Wednesday, May 01, 2013

CBC Kids doesn't want white people, and it's not racist or even a big deal

So, Kids' CBC is looking for a new co-host for their morning programming. Presently, the morning show is hosted by Patty, a 40ish white woman, and Mamma Yamma, a yam-shaped puppet. So, I guess that means that Sid Bobb, an Aboriginal man whose on-air role has noticeably declined in the last few months, is moving on to something else.

For the record, I've consistently watched Kids' CBC - sometimes more frequently than other times - with my daughter for more than 3 years, now. Aside from some bizarrely interesting musical guest choices - Billy Bragg singing with a puppet-crab, for instance - it's a remarkably tame show, no different from any other morning show aimed at the kindergarten demographic. So, this shouldn't be big news. But it turns out that it is. (Again, it shouldn't be, but it is.) Because this is what a hiring agency posted for the CBC:

The contentious line is the last one in this screen cap - "any race except Caucasian". (That this is the only contentious line is a hilarious irony that exposes the ridiculousness of the 'controversy', but I'll get to that later.) Twitter erupted with rage over the exclusion of white men, and both the CBC and the casting company they hired apologized. The casting agency also amended the ad so that it no longer mentions race, and you can read more about the agency and CBC's responses here. You can also check the coverage of this story at the Huffington Post, where Marni Soupcoff makes a number of observations that I both agree and disagree with, but all of them are quite thoughtful.

But as for that rage... the ads elicited a predictably conservative reaction, but I think that it's probably fair to look at just one.

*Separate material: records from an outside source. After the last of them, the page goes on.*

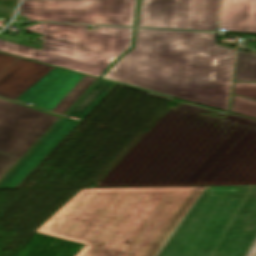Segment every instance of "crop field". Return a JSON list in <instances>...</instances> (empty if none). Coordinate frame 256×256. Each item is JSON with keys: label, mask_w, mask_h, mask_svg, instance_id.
I'll list each match as a JSON object with an SVG mask.
<instances>
[{"label": "crop field", "mask_w": 256, "mask_h": 256, "mask_svg": "<svg viewBox=\"0 0 256 256\" xmlns=\"http://www.w3.org/2000/svg\"><path fill=\"white\" fill-rule=\"evenodd\" d=\"M83 97L70 112L0 183V189L16 188L98 105Z\"/></svg>", "instance_id": "obj_8"}, {"label": "crop field", "mask_w": 256, "mask_h": 256, "mask_svg": "<svg viewBox=\"0 0 256 256\" xmlns=\"http://www.w3.org/2000/svg\"><path fill=\"white\" fill-rule=\"evenodd\" d=\"M233 94L256 100V83H235Z\"/></svg>", "instance_id": "obj_13"}, {"label": "crop field", "mask_w": 256, "mask_h": 256, "mask_svg": "<svg viewBox=\"0 0 256 256\" xmlns=\"http://www.w3.org/2000/svg\"><path fill=\"white\" fill-rule=\"evenodd\" d=\"M221 0H140L137 27L217 30Z\"/></svg>", "instance_id": "obj_6"}, {"label": "crop field", "mask_w": 256, "mask_h": 256, "mask_svg": "<svg viewBox=\"0 0 256 256\" xmlns=\"http://www.w3.org/2000/svg\"><path fill=\"white\" fill-rule=\"evenodd\" d=\"M246 256H256V239L253 242L252 246L250 247L248 253L246 254Z\"/></svg>", "instance_id": "obj_16"}, {"label": "crop field", "mask_w": 256, "mask_h": 256, "mask_svg": "<svg viewBox=\"0 0 256 256\" xmlns=\"http://www.w3.org/2000/svg\"><path fill=\"white\" fill-rule=\"evenodd\" d=\"M234 81H256V54L238 50Z\"/></svg>", "instance_id": "obj_10"}, {"label": "crop field", "mask_w": 256, "mask_h": 256, "mask_svg": "<svg viewBox=\"0 0 256 256\" xmlns=\"http://www.w3.org/2000/svg\"><path fill=\"white\" fill-rule=\"evenodd\" d=\"M40 23L26 29L44 34L43 51L0 40V52L100 78L131 48L134 29Z\"/></svg>", "instance_id": "obj_3"}, {"label": "crop field", "mask_w": 256, "mask_h": 256, "mask_svg": "<svg viewBox=\"0 0 256 256\" xmlns=\"http://www.w3.org/2000/svg\"><path fill=\"white\" fill-rule=\"evenodd\" d=\"M218 28L256 33V0H222Z\"/></svg>", "instance_id": "obj_9"}, {"label": "crop field", "mask_w": 256, "mask_h": 256, "mask_svg": "<svg viewBox=\"0 0 256 256\" xmlns=\"http://www.w3.org/2000/svg\"><path fill=\"white\" fill-rule=\"evenodd\" d=\"M116 86L117 84L100 80L85 97L102 102Z\"/></svg>", "instance_id": "obj_12"}, {"label": "crop field", "mask_w": 256, "mask_h": 256, "mask_svg": "<svg viewBox=\"0 0 256 256\" xmlns=\"http://www.w3.org/2000/svg\"><path fill=\"white\" fill-rule=\"evenodd\" d=\"M137 0H23L28 21L134 27Z\"/></svg>", "instance_id": "obj_5"}, {"label": "crop field", "mask_w": 256, "mask_h": 256, "mask_svg": "<svg viewBox=\"0 0 256 256\" xmlns=\"http://www.w3.org/2000/svg\"><path fill=\"white\" fill-rule=\"evenodd\" d=\"M37 232L86 244L76 256H244L256 186L84 189Z\"/></svg>", "instance_id": "obj_1"}, {"label": "crop field", "mask_w": 256, "mask_h": 256, "mask_svg": "<svg viewBox=\"0 0 256 256\" xmlns=\"http://www.w3.org/2000/svg\"><path fill=\"white\" fill-rule=\"evenodd\" d=\"M58 119L0 99V151L20 159Z\"/></svg>", "instance_id": "obj_7"}, {"label": "crop field", "mask_w": 256, "mask_h": 256, "mask_svg": "<svg viewBox=\"0 0 256 256\" xmlns=\"http://www.w3.org/2000/svg\"><path fill=\"white\" fill-rule=\"evenodd\" d=\"M19 160L0 152V179L18 162Z\"/></svg>", "instance_id": "obj_14"}, {"label": "crop field", "mask_w": 256, "mask_h": 256, "mask_svg": "<svg viewBox=\"0 0 256 256\" xmlns=\"http://www.w3.org/2000/svg\"><path fill=\"white\" fill-rule=\"evenodd\" d=\"M230 112L256 119V101L233 95Z\"/></svg>", "instance_id": "obj_11"}, {"label": "crop field", "mask_w": 256, "mask_h": 256, "mask_svg": "<svg viewBox=\"0 0 256 256\" xmlns=\"http://www.w3.org/2000/svg\"><path fill=\"white\" fill-rule=\"evenodd\" d=\"M233 53L214 34L137 29L103 78L225 111Z\"/></svg>", "instance_id": "obj_2"}, {"label": "crop field", "mask_w": 256, "mask_h": 256, "mask_svg": "<svg viewBox=\"0 0 256 256\" xmlns=\"http://www.w3.org/2000/svg\"><path fill=\"white\" fill-rule=\"evenodd\" d=\"M17 59L18 57L0 53V73L4 71L9 65H11Z\"/></svg>", "instance_id": "obj_15"}, {"label": "crop field", "mask_w": 256, "mask_h": 256, "mask_svg": "<svg viewBox=\"0 0 256 256\" xmlns=\"http://www.w3.org/2000/svg\"><path fill=\"white\" fill-rule=\"evenodd\" d=\"M96 80L19 58L0 74V97L62 116Z\"/></svg>", "instance_id": "obj_4"}]
</instances>
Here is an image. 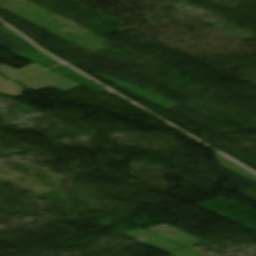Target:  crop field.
<instances>
[{
  "instance_id": "1",
  "label": "crop field",
  "mask_w": 256,
  "mask_h": 256,
  "mask_svg": "<svg viewBox=\"0 0 256 256\" xmlns=\"http://www.w3.org/2000/svg\"><path fill=\"white\" fill-rule=\"evenodd\" d=\"M21 89L22 87L20 85L12 83L0 76V94L20 98L19 95L24 93L20 91Z\"/></svg>"
}]
</instances>
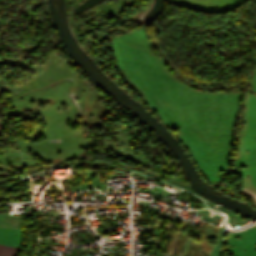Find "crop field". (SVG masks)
<instances>
[{"mask_svg":"<svg viewBox=\"0 0 256 256\" xmlns=\"http://www.w3.org/2000/svg\"><path fill=\"white\" fill-rule=\"evenodd\" d=\"M0 244L20 248V244H21L20 230L0 227Z\"/></svg>","mask_w":256,"mask_h":256,"instance_id":"crop-field-1","label":"crop field"},{"mask_svg":"<svg viewBox=\"0 0 256 256\" xmlns=\"http://www.w3.org/2000/svg\"><path fill=\"white\" fill-rule=\"evenodd\" d=\"M18 251V248L0 245V256H16Z\"/></svg>","mask_w":256,"mask_h":256,"instance_id":"crop-field-2","label":"crop field"}]
</instances>
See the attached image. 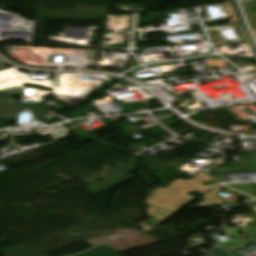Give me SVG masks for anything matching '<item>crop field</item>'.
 I'll list each match as a JSON object with an SVG mask.
<instances>
[{
  "label": "crop field",
  "mask_w": 256,
  "mask_h": 256,
  "mask_svg": "<svg viewBox=\"0 0 256 256\" xmlns=\"http://www.w3.org/2000/svg\"><path fill=\"white\" fill-rule=\"evenodd\" d=\"M208 181L213 182L214 185L202 186V184ZM216 185L218 184L213 181L206 172H200L189 181L177 179L171 182L167 186V188L165 187L166 189L159 187L157 190L149 195L145 202L148 205L177 212L193 200L192 197L186 193L199 192L204 194Z\"/></svg>",
  "instance_id": "1"
},
{
  "label": "crop field",
  "mask_w": 256,
  "mask_h": 256,
  "mask_svg": "<svg viewBox=\"0 0 256 256\" xmlns=\"http://www.w3.org/2000/svg\"><path fill=\"white\" fill-rule=\"evenodd\" d=\"M23 88L17 87L0 91V120L8 119L17 121L19 102L14 96H22Z\"/></svg>",
  "instance_id": "2"
},
{
  "label": "crop field",
  "mask_w": 256,
  "mask_h": 256,
  "mask_svg": "<svg viewBox=\"0 0 256 256\" xmlns=\"http://www.w3.org/2000/svg\"><path fill=\"white\" fill-rule=\"evenodd\" d=\"M221 190V187L218 185L206 194L202 196L203 200L201 203H199L200 207H207V206H213V205H219L223 204V200H221L219 197L216 196V193Z\"/></svg>",
  "instance_id": "3"
},
{
  "label": "crop field",
  "mask_w": 256,
  "mask_h": 256,
  "mask_svg": "<svg viewBox=\"0 0 256 256\" xmlns=\"http://www.w3.org/2000/svg\"><path fill=\"white\" fill-rule=\"evenodd\" d=\"M174 213L175 212L163 210V209L152 207V206L148 207V214L152 218L158 220L159 223L163 222L164 220H166L168 217H170Z\"/></svg>",
  "instance_id": "4"
},
{
  "label": "crop field",
  "mask_w": 256,
  "mask_h": 256,
  "mask_svg": "<svg viewBox=\"0 0 256 256\" xmlns=\"http://www.w3.org/2000/svg\"><path fill=\"white\" fill-rule=\"evenodd\" d=\"M247 154L252 155L254 157L244 165L237 167L235 169L256 168V152H248Z\"/></svg>",
  "instance_id": "5"
},
{
  "label": "crop field",
  "mask_w": 256,
  "mask_h": 256,
  "mask_svg": "<svg viewBox=\"0 0 256 256\" xmlns=\"http://www.w3.org/2000/svg\"><path fill=\"white\" fill-rule=\"evenodd\" d=\"M206 256H232V255L214 246Z\"/></svg>",
  "instance_id": "6"
},
{
  "label": "crop field",
  "mask_w": 256,
  "mask_h": 256,
  "mask_svg": "<svg viewBox=\"0 0 256 256\" xmlns=\"http://www.w3.org/2000/svg\"><path fill=\"white\" fill-rule=\"evenodd\" d=\"M247 14L256 13V0H250L245 4Z\"/></svg>",
  "instance_id": "7"
},
{
  "label": "crop field",
  "mask_w": 256,
  "mask_h": 256,
  "mask_svg": "<svg viewBox=\"0 0 256 256\" xmlns=\"http://www.w3.org/2000/svg\"><path fill=\"white\" fill-rule=\"evenodd\" d=\"M253 191L256 193V184H250Z\"/></svg>",
  "instance_id": "8"
},
{
  "label": "crop field",
  "mask_w": 256,
  "mask_h": 256,
  "mask_svg": "<svg viewBox=\"0 0 256 256\" xmlns=\"http://www.w3.org/2000/svg\"><path fill=\"white\" fill-rule=\"evenodd\" d=\"M6 69L5 67H3V65L0 64V70H4Z\"/></svg>",
  "instance_id": "9"
},
{
  "label": "crop field",
  "mask_w": 256,
  "mask_h": 256,
  "mask_svg": "<svg viewBox=\"0 0 256 256\" xmlns=\"http://www.w3.org/2000/svg\"><path fill=\"white\" fill-rule=\"evenodd\" d=\"M21 1H23V0H21Z\"/></svg>",
  "instance_id": "10"
},
{
  "label": "crop field",
  "mask_w": 256,
  "mask_h": 256,
  "mask_svg": "<svg viewBox=\"0 0 256 256\" xmlns=\"http://www.w3.org/2000/svg\"><path fill=\"white\" fill-rule=\"evenodd\" d=\"M256 255V254H255Z\"/></svg>",
  "instance_id": "11"
}]
</instances>
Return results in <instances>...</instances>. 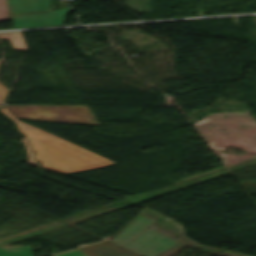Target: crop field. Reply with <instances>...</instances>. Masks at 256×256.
Wrapping results in <instances>:
<instances>
[{"label": "crop field", "mask_w": 256, "mask_h": 256, "mask_svg": "<svg viewBox=\"0 0 256 256\" xmlns=\"http://www.w3.org/2000/svg\"><path fill=\"white\" fill-rule=\"evenodd\" d=\"M0 112L13 119L30 142L34 157L41 162L42 168L63 175L116 165L102 157L92 154L46 132L25 124L13 117L5 107Z\"/></svg>", "instance_id": "1"}, {"label": "crop field", "mask_w": 256, "mask_h": 256, "mask_svg": "<svg viewBox=\"0 0 256 256\" xmlns=\"http://www.w3.org/2000/svg\"><path fill=\"white\" fill-rule=\"evenodd\" d=\"M18 119L83 124L88 105H6Z\"/></svg>", "instance_id": "2"}, {"label": "crop field", "mask_w": 256, "mask_h": 256, "mask_svg": "<svg viewBox=\"0 0 256 256\" xmlns=\"http://www.w3.org/2000/svg\"><path fill=\"white\" fill-rule=\"evenodd\" d=\"M174 245L176 241L148 227L124 248L142 256H155Z\"/></svg>", "instance_id": "3"}, {"label": "crop field", "mask_w": 256, "mask_h": 256, "mask_svg": "<svg viewBox=\"0 0 256 256\" xmlns=\"http://www.w3.org/2000/svg\"><path fill=\"white\" fill-rule=\"evenodd\" d=\"M68 11V8H63L52 12L15 15L10 18L14 28L61 25Z\"/></svg>", "instance_id": "4"}, {"label": "crop field", "mask_w": 256, "mask_h": 256, "mask_svg": "<svg viewBox=\"0 0 256 256\" xmlns=\"http://www.w3.org/2000/svg\"><path fill=\"white\" fill-rule=\"evenodd\" d=\"M87 256H139L110 241L79 248Z\"/></svg>", "instance_id": "5"}, {"label": "crop field", "mask_w": 256, "mask_h": 256, "mask_svg": "<svg viewBox=\"0 0 256 256\" xmlns=\"http://www.w3.org/2000/svg\"><path fill=\"white\" fill-rule=\"evenodd\" d=\"M152 222L153 221L143 216H138L118 234H116L112 239H110V241L123 247L140 232H142L145 228H147Z\"/></svg>", "instance_id": "6"}, {"label": "crop field", "mask_w": 256, "mask_h": 256, "mask_svg": "<svg viewBox=\"0 0 256 256\" xmlns=\"http://www.w3.org/2000/svg\"><path fill=\"white\" fill-rule=\"evenodd\" d=\"M10 14L50 11V0H8Z\"/></svg>", "instance_id": "7"}, {"label": "crop field", "mask_w": 256, "mask_h": 256, "mask_svg": "<svg viewBox=\"0 0 256 256\" xmlns=\"http://www.w3.org/2000/svg\"><path fill=\"white\" fill-rule=\"evenodd\" d=\"M0 256H32V246L0 247Z\"/></svg>", "instance_id": "8"}, {"label": "crop field", "mask_w": 256, "mask_h": 256, "mask_svg": "<svg viewBox=\"0 0 256 256\" xmlns=\"http://www.w3.org/2000/svg\"><path fill=\"white\" fill-rule=\"evenodd\" d=\"M8 39L14 50L26 51L20 32L0 34V40Z\"/></svg>", "instance_id": "9"}, {"label": "crop field", "mask_w": 256, "mask_h": 256, "mask_svg": "<svg viewBox=\"0 0 256 256\" xmlns=\"http://www.w3.org/2000/svg\"><path fill=\"white\" fill-rule=\"evenodd\" d=\"M8 19L6 0H0V21Z\"/></svg>", "instance_id": "10"}, {"label": "crop field", "mask_w": 256, "mask_h": 256, "mask_svg": "<svg viewBox=\"0 0 256 256\" xmlns=\"http://www.w3.org/2000/svg\"><path fill=\"white\" fill-rule=\"evenodd\" d=\"M84 124L98 126V122L94 114L86 115Z\"/></svg>", "instance_id": "11"}, {"label": "crop field", "mask_w": 256, "mask_h": 256, "mask_svg": "<svg viewBox=\"0 0 256 256\" xmlns=\"http://www.w3.org/2000/svg\"><path fill=\"white\" fill-rule=\"evenodd\" d=\"M53 256H86L84 253H82L79 249L68 252V253H64V254H60V255H53Z\"/></svg>", "instance_id": "12"}, {"label": "crop field", "mask_w": 256, "mask_h": 256, "mask_svg": "<svg viewBox=\"0 0 256 256\" xmlns=\"http://www.w3.org/2000/svg\"><path fill=\"white\" fill-rule=\"evenodd\" d=\"M8 92V89L6 87H4L1 83H0V104L2 103V101L4 100L6 94ZM1 107V106H0Z\"/></svg>", "instance_id": "13"}, {"label": "crop field", "mask_w": 256, "mask_h": 256, "mask_svg": "<svg viewBox=\"0 0 256 256\" xmlns=\"http://www.w3.org/2000/svg\"><path fill=\"white\" fill-rule=\"evenodd\" d=\"M23 140H24V143H25V146H26V149H27V153L29 155V163L39 167V165L36 164L37 162L35 161L36 162L35 163L34 160L32 159V153H31V151H30V149H29V147L26 143L25 137L23 138Z\"/></svg>", "instance_id": "14"}]
</instances>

A friend of mine tweeted that it was an example of "sickly racism" and added the familiar cliché, "how about hiring the BEST host, rather than one with certain skin pigmentation?" He also made a connection between these hiring practices and the spotty record of Affirmative Action in universities, posting this link to a story in The Atlantic.

To that, I say "bullshit". (Well, in the actual interaction I called it a "non sequitur". But, y'know, it's bullshit.) The story in The Atlantic is about admitting students who lack the preparation and skill to compete at top-tier schools; this story is about a children's morning show host. The story in The Atlantic mentions that academic "mismatch"* might be responsible for black students dropping out of engineering programs at more than twice the rate of white students; but this job is literally not rocket science.

Some of the Kids' CBC cast: Sid, Patty, Captain Claw,
Mamma Yamma, and Salmon. Not rocket scientists.

There are two main points that I want to make, one in response to my friends complaints, and another more broadly in support of the CBC's hiring directives.

One, there is no "BEST host" out there. No one is finishing in the top-percentile of the Standardized Hosting Test and being overlooked because he's white. And to the extent that the CBC should be looking for the "BEST host", it's worth considering the actual needs and objectives of the program. Reasonably, I think, Soupcoff points out that "we also have to remember that what we're talking about here is casting an entertainer in a dramatic enterprise, not staffing a position in the bureaucracy."And indeed, a letter from the CBC told the hiring agency that they wanted actors who reflect "Canada and its regions as well as the country's multicultural and multiracial nature", since the show is very much about showcasing various regions and people in the country. In that case, the "BEST host" might very well be one with a particular race or gender that is otherwise under-represented.

And this leads directly into my second point. Regardless of the CBC's responsibility to aspiring hosts, they have a much larger responsibility to the kids that watch Kids' CBC. Canada's multicultural and multiracial nature? It's the audience for this show. Those same non-white kids? They can look forward to years of TV and film programming filled with the faces of white men, with the stereotypes of their own race and ethnicity, or with the exclusion of their race and ethnicity altogether. Representation is power, and for non-white kids watching a morning show that's populated only with white people? Well, it follows that lack of representation is disempowering.

I mentioned, at the top, that there was an irony to all this outrage. And it has to do with the fact that all the anger is directed at the exclusion of white people. The thing is, they're not the only demographic groups that were denied the opportunity to apply. Let me spell it out, in case you missed it. This was the very first requirement listed:
  • Male between the ages of 23-35yrs

So, who else can't apply? Anyone under 23. Anyone over 35. And women. No women can apply. An entire gender has been barred from applying. And where's the outrage? Where are the cries of sexism? Why aren't the people who successfully lobbied CBC to consider white men also asking them to consider women of colour?

Unsurprisingly, those hypocrites are nowhere to be found.

[*According to the article, "mismatch" is the term for situations where the student simply doesn't have the proper educational background for their program. The reasoning is that we don't want mismatches because we're doing those "mismatched" students a disservice - we should, instead, nudge them toward easier programs. What the "mismatch" rhetoric fails to address, of course, is that systemic racism has a lot to do with the lack of preparation - the disservice is done well before they ever set foot in a university classroom.]